Compliance in Australian Business: Understanding Compliance in Organisations Actions vs. State of Being


Compliance in Australian Business landscape is a paramount concern for organizations across diverse industries. However, distinguishing between ‘doing compliance’ and ‘being a compliant organization’ is often confusing. While these concepts may appear similar, they are fundamentally distinct and hold significant importance for achieving business success and integrity

1. Doing Compliance: A Proactive Approach

‘Doing compliance’ refers to the actions an organisation takes to adhere to legal and regulatory standards. This is a dynamic process involving several steps:

  • Understanding the Regulations: Keeping up-to-date with laws and industry-specific regulations.

  • Implementing Policies: Developing internal policies and procedures to meet these standards.

  • Training and Awareness: Educating employees about compliance requirements and ethical practices.

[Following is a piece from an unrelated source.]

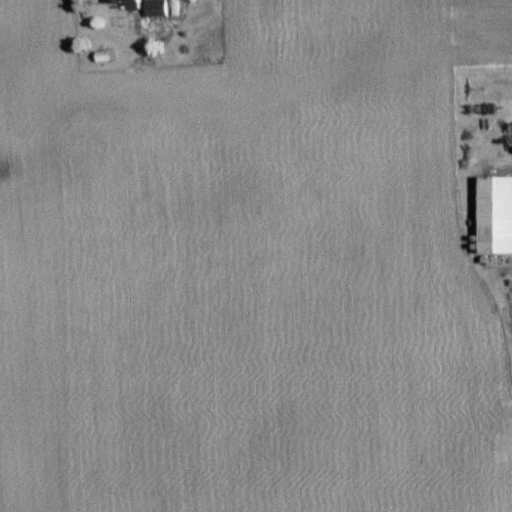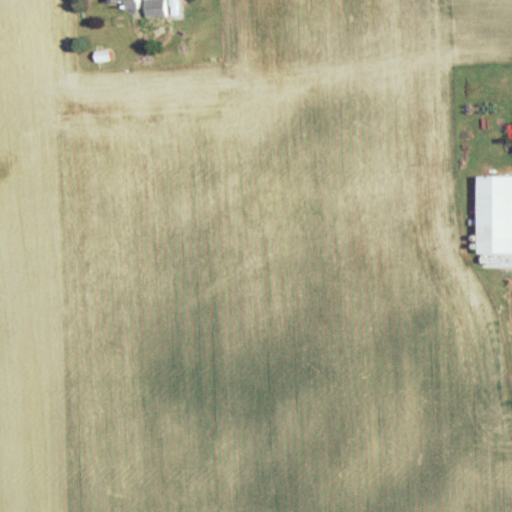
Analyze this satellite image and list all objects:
building: (129, 1)
building: (165, 6)
building: (498, 212)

  • Regular Audits and Assessments: Conducting internal audits to ensure ongoing adherence to compliance standards.

In short, ‘doing compliance’ is about taking proactive steps to meet external requirements. It’s a continuous process of evaluation and adaptation to regulatory changes.

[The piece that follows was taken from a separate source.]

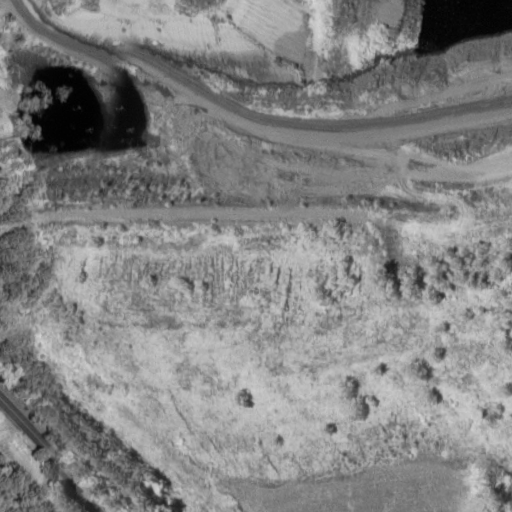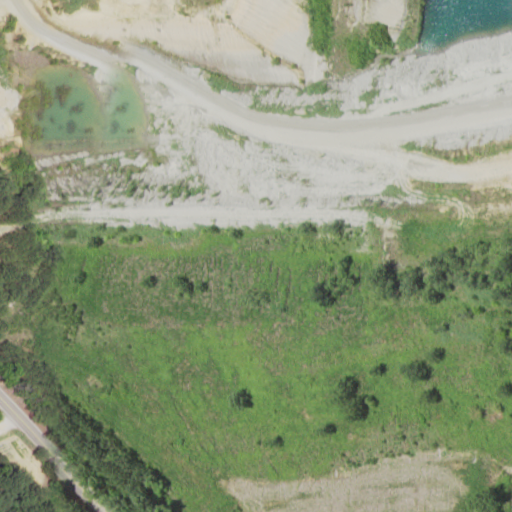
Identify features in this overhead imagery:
road: (7, 420)
road: (54, 457)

2. Being a Compliant Organisation: A Culture of Integrity

On the other hand, ‘being a compliant organisation’ is about embodying a culture of compliance and ethics at the core of business operations. It’s not just about ticking boxes; it’s about integrating compliance into the organisational DNA. Key aspects include:

  • Ethical Leadership: Leaders who prioritise compliance and ethics, setting a tone for the entire organisation.

  • Organisational Culture: Cultivating an environment where compliance is viewed as part of everyday business practice, not just a legal necessity.

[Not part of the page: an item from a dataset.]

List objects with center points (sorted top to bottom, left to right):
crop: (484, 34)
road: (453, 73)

  • Stakeholder Trust: Building trust with customers, employees, and regulators by consistently demonstrating commitment to ethical practices.

  • Long-Term Perspective: Viewing compliance as integral to sustainable business practice, rather than a short-term legal obligation.

Being a compliant organisation means that compliance is not just an activity; it’s a fundamental business principle.

3. The Interplay Between Doing and Being Compliant

While distinct, ‘doing compliance’ and ‘being a compliant organization’ are interrelated. Effective compliance actions (like regular training and audits) help in fostering a culture of compliance. Conversely, a compliance-oriented culture supports and enhances compliance activities.

4. The Australian Context

In Australia, with its robust legal framework and regulatory bodies like ASIC and ACCC, the distinction between these two concepts is particularly significant. Australian organisations are expected not only to comply with laws but to embody the principles of fairness, honesty, and responsibility in their operations.


Understanding the difference between doing compliance and being a compliant organisation is crucial for businesses anywhere in the world. While the former focuses on specific actions and procedures, the latter is about cultivating a culture that naturally upholds compliance and ethical standards.

Ultimately, the goal for businesses should be to integrate both aspects seamlessly, ensuring not only legal adherence but also fostering trust and integrity in the market.